> Excerpt
○ ○ ○

Building a Virtual Machine, JVM-inspired — Foundations (Part 1)

7 min readJan 3, 2025

This article covers setting up the fundamentals of our VM and implementing basic code execution capabilities in C.

Why C?

We’ll implement our tiny virtual machine (let’s call it TinyVM) in C, following the same approach as the JVM (which is implemented in C and C++). This choice offers several key advantages:

Complete control over memory allocation and deallocation
Direct access to system calls and CPU features for optimal performance
Universal availability of C compilers with platform-specific optimizations
Direct access to operating system features like thread management

Implementation goals

Our first milestone is to implement basic instruction parsing and execution with the following capabilities:

Variable definition in local storage
Variable printing
Basic arithmetic operations (addition)
Thread sleep functionality

Rather than implementing full Java language parsing, which would be unnecessarily complex for our demonstration purposes, we’ll work with a simplified instruction set, defined directly in the C code as an array of string commands.

const char* program[] = {
    "set x 5",
    "set y 3",
    "add z x y",
    "print z",
    "sleep 1000",  // sleep 1 second
    "set z 42",
    "print z",
    NULL
};

We will evolve this and move the code to its own text files, but we will do that once we get to the comilation and byte-code in the following articles.

Understanding JVM concepts through TinyVM

While our implementation is simplified, each component we build mirrors fundamental JVM concepts.

Variable Resolution

The get_variable function demonstrates a key concept in virtual machines — variable resolution and storage management.

typedef struct {
    Variable* variables;
    int var_count;
    int var_capacity;
} LocalScope;

// Find or create variable in local_scope
Variable* get_variable(LocalScope* local_scope, const char* name) {
    // First search for existing variable
    for (int i = 0; i < local_scope->var_count; i++) {
        if (strcmp(local_scope->variables[i].name, name) == 0) {
            return &local_scope->variables[i];
        }
    }
    
    // Create new variable if not found, and if space available
    if (local_scope->var_count < local_scope->var_capacity) {
        Variable* var = &local_scope->variables[local_scope->var_count++];
        var->name = strdup(name);
        var->value = 0;
        return var;
    }
    return NULL;
}

While our implementation uses a simple array with fixed capacity (10 variables), it introduces important concepts that the JVM handles in its own way:

Variable lookup — We do a linear search through our variables array. But the JVM uses frame-based lookup where each method call creates a new frame with its own local variable array. This design choice impacts performance: our linear search is O(n), while JVM’s frame-based lookup is O(1) since it uses index-based access.

○ ○ ○

> Entries provided
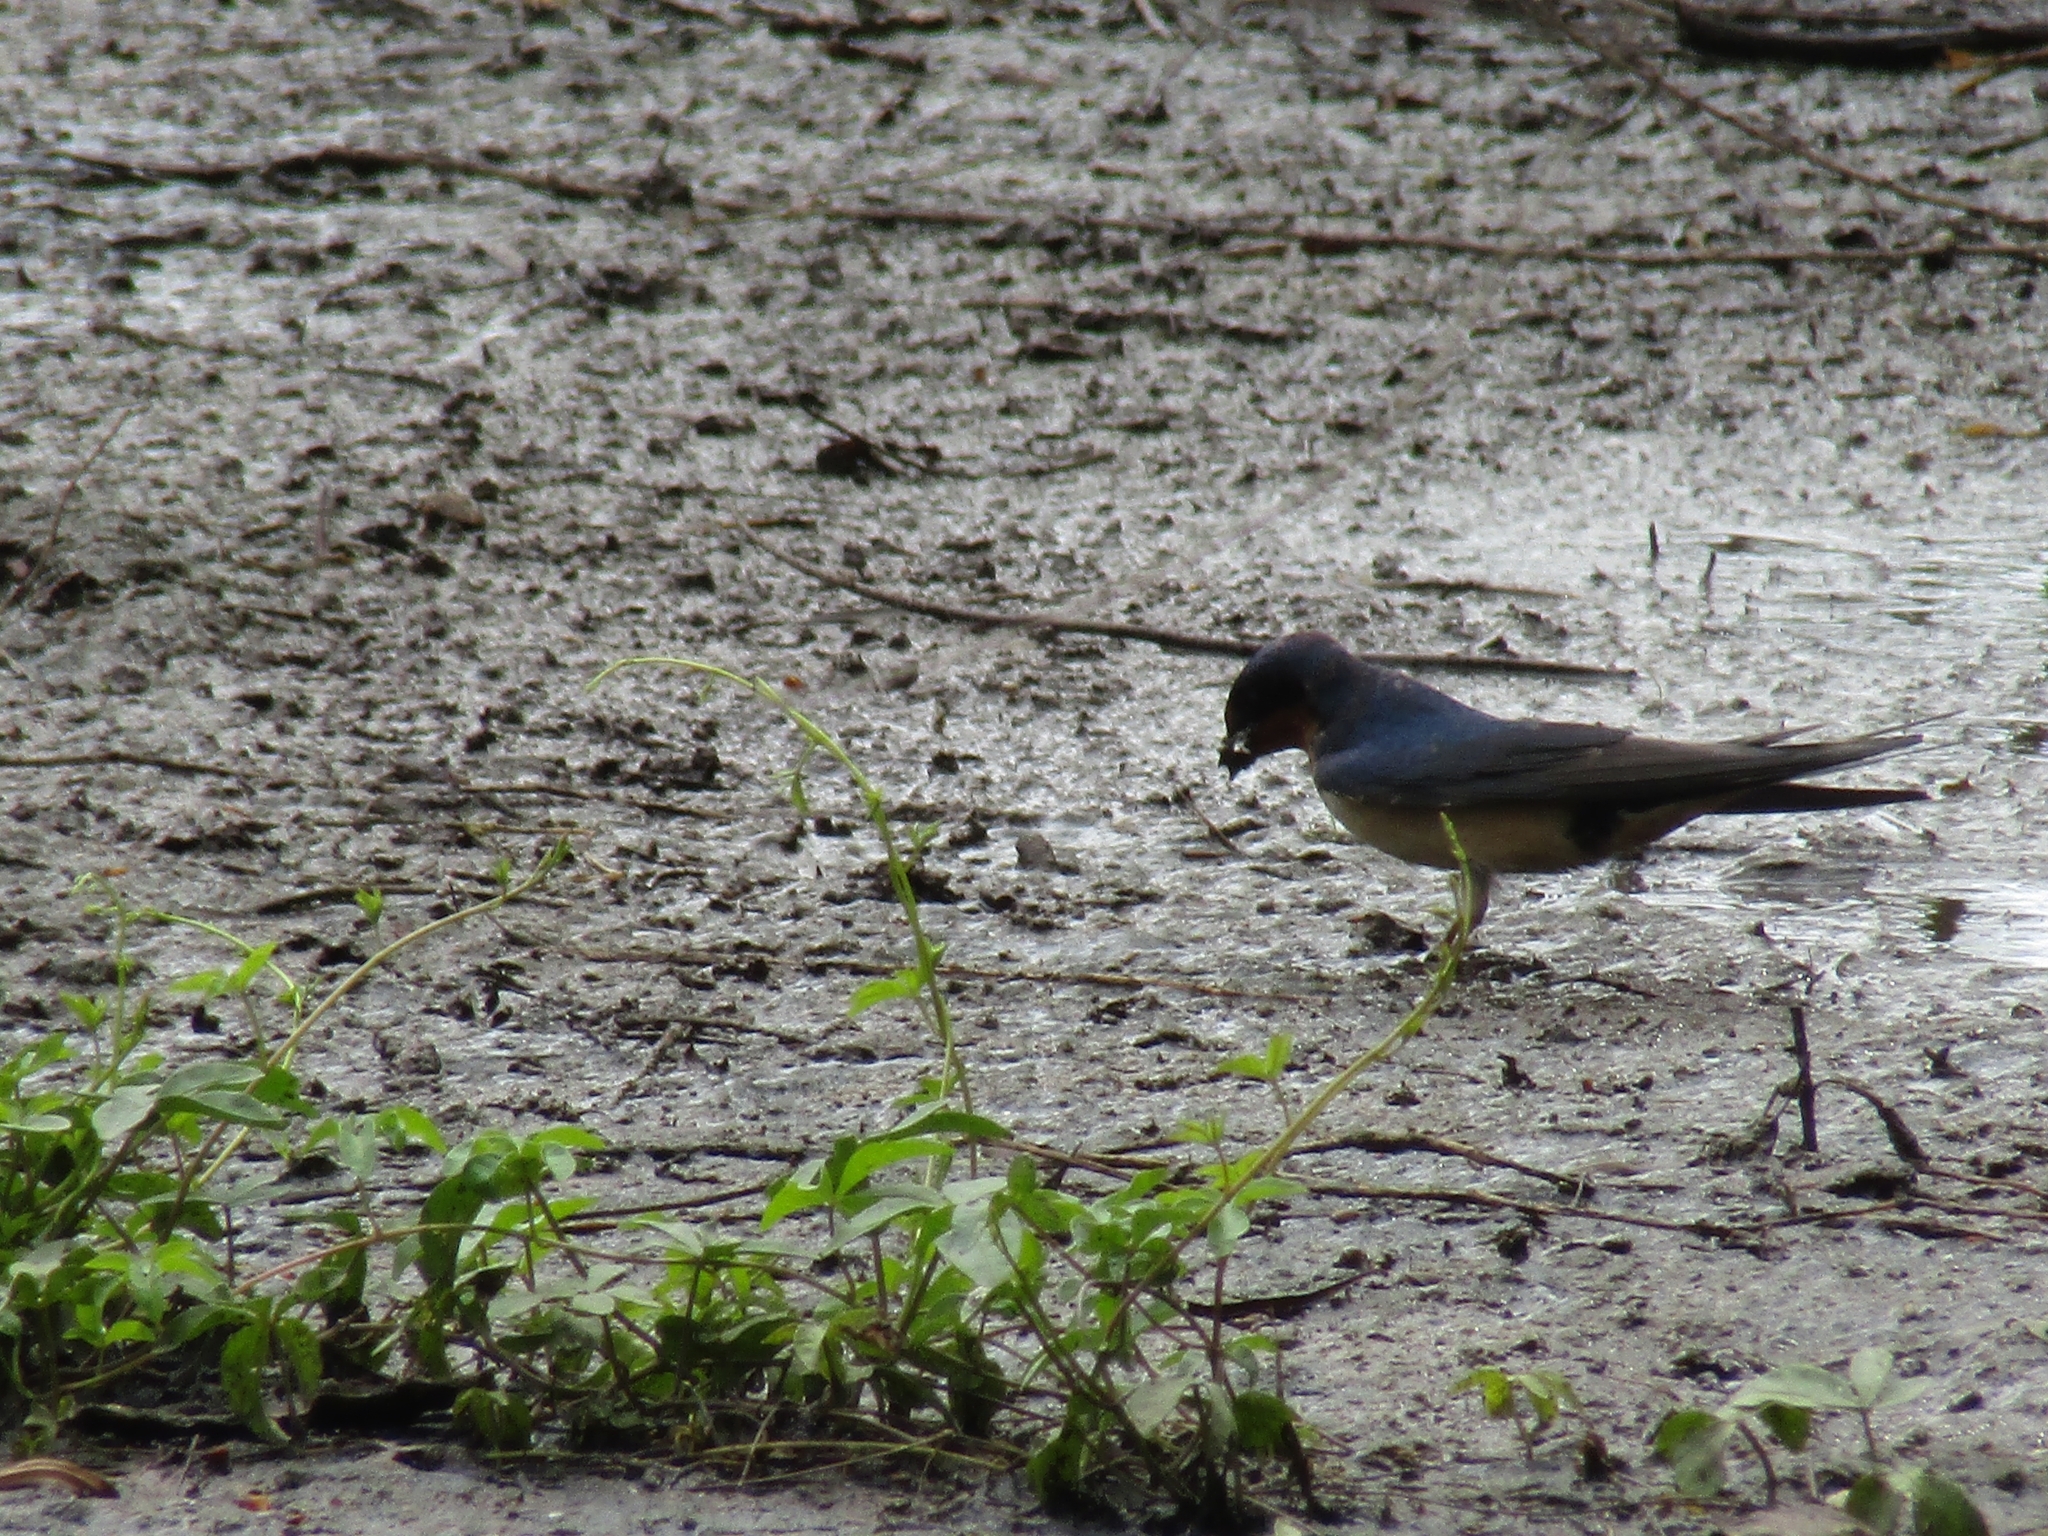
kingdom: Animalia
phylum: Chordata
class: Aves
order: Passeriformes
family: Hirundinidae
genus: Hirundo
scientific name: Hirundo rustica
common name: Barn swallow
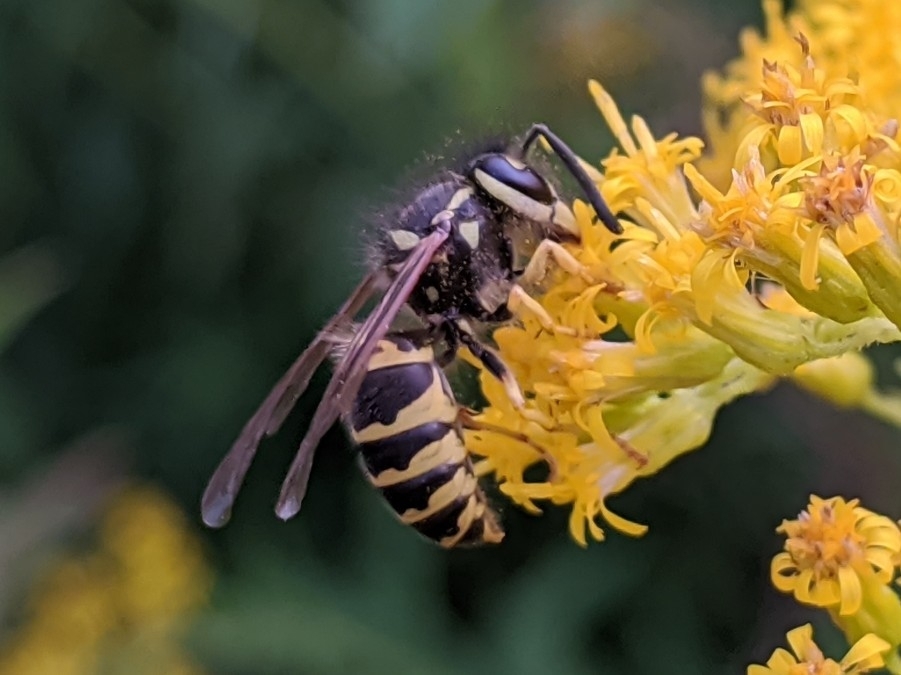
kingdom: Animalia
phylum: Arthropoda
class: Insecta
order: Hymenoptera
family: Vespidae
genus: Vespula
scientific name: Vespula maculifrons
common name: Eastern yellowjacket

○ ○ ○

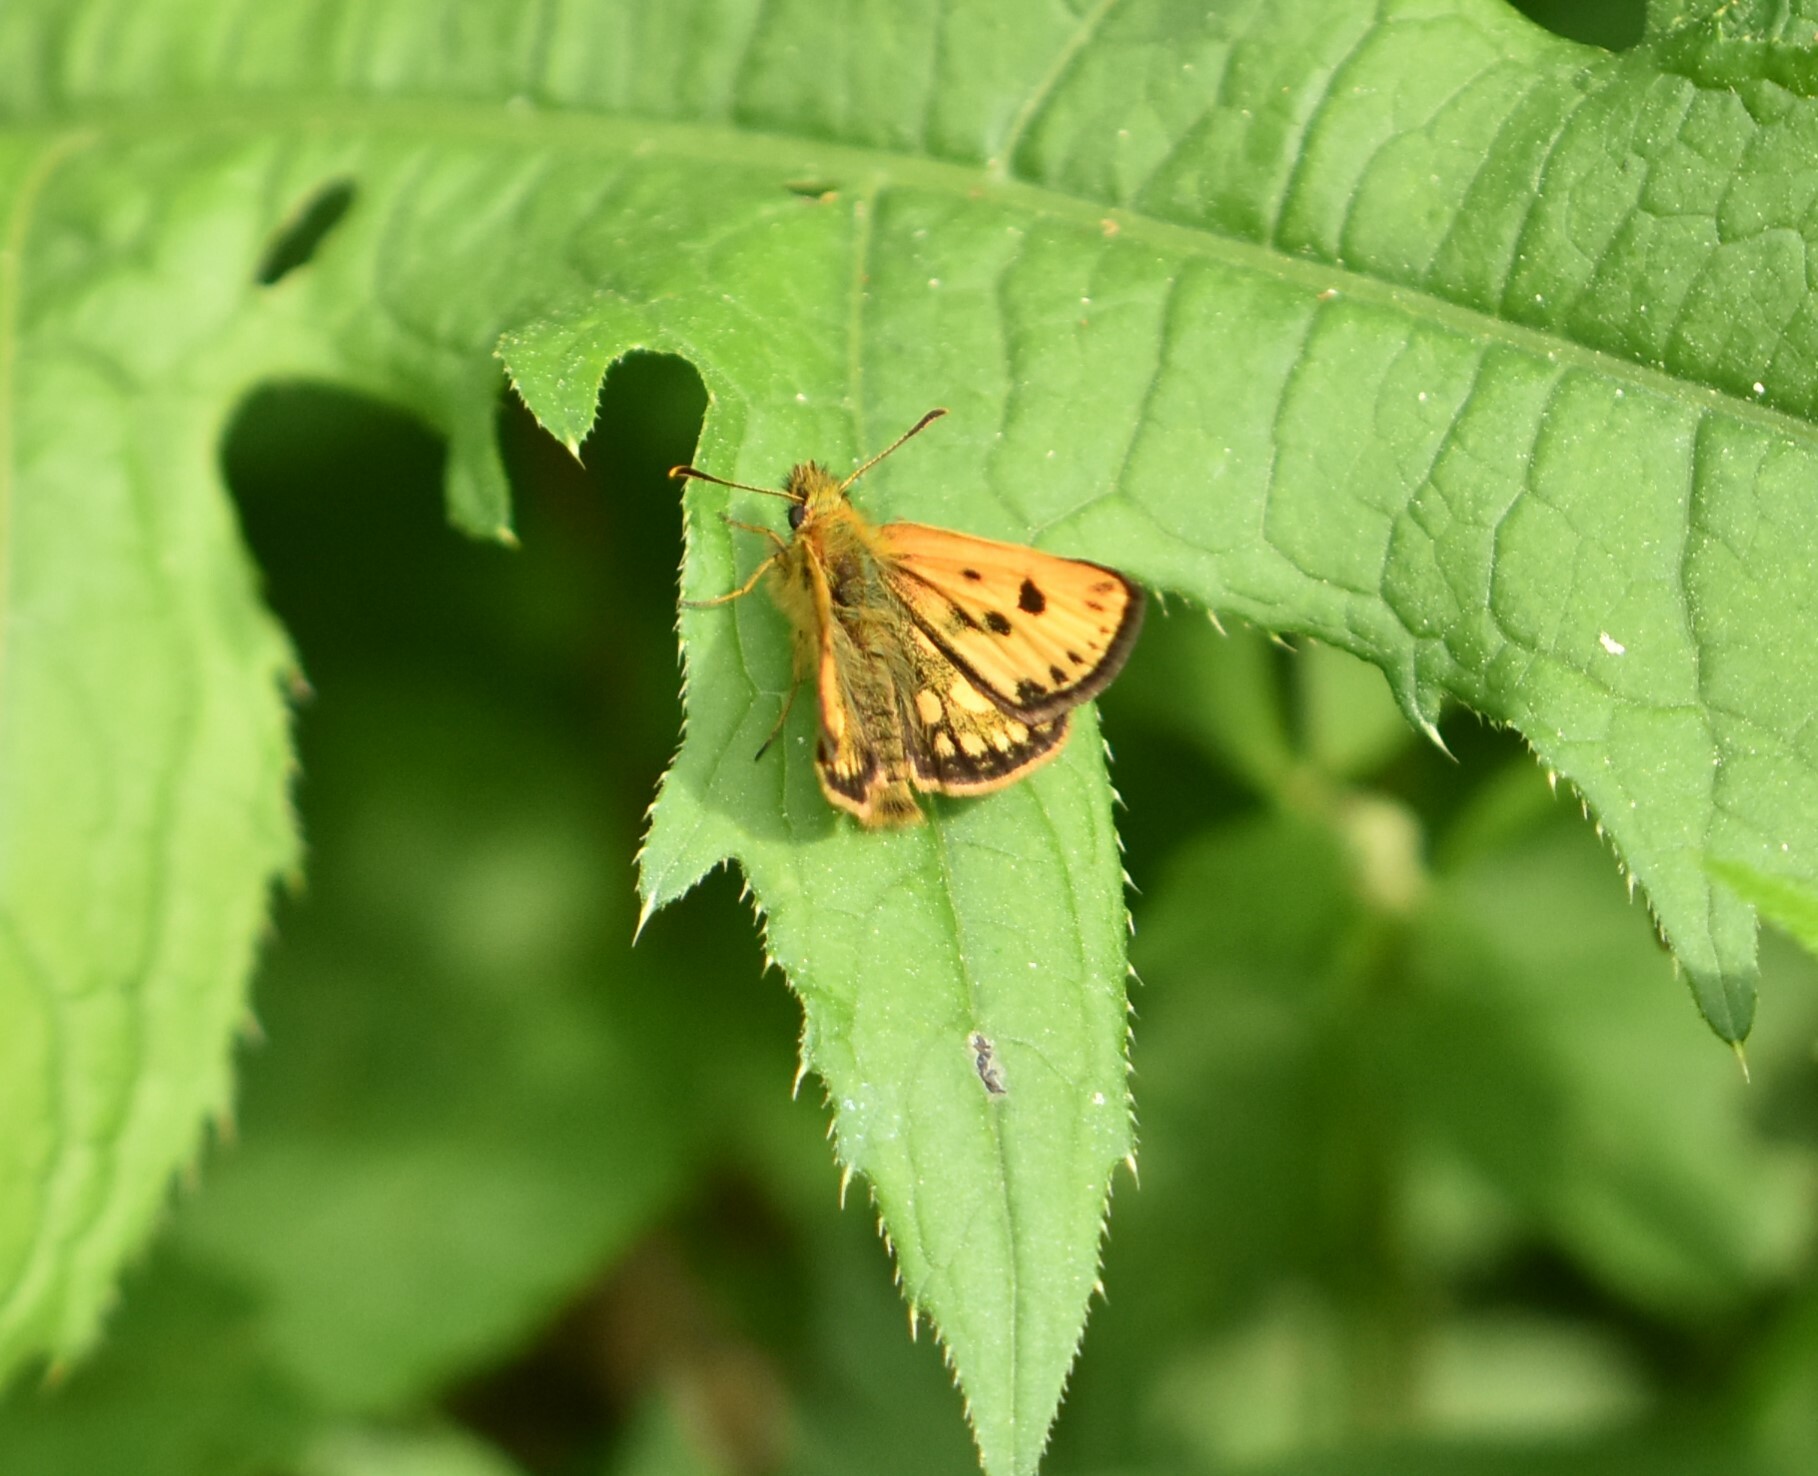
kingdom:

○ ○ ○

> What needs to be done
Copy the passage of the TinyVM article that begins at the words "While our implementation is" and stops after "and storage management.", replacing "component" with "module". The items above come from a separate source, not from the TinyVM article.

> Result of this task
While our implementation is simplified, each module we build mirrors fundamental JVM concepts.

Variable Resolution

The get_variable function demonstrates a key concept in virtual machines — variable resolution and storage management.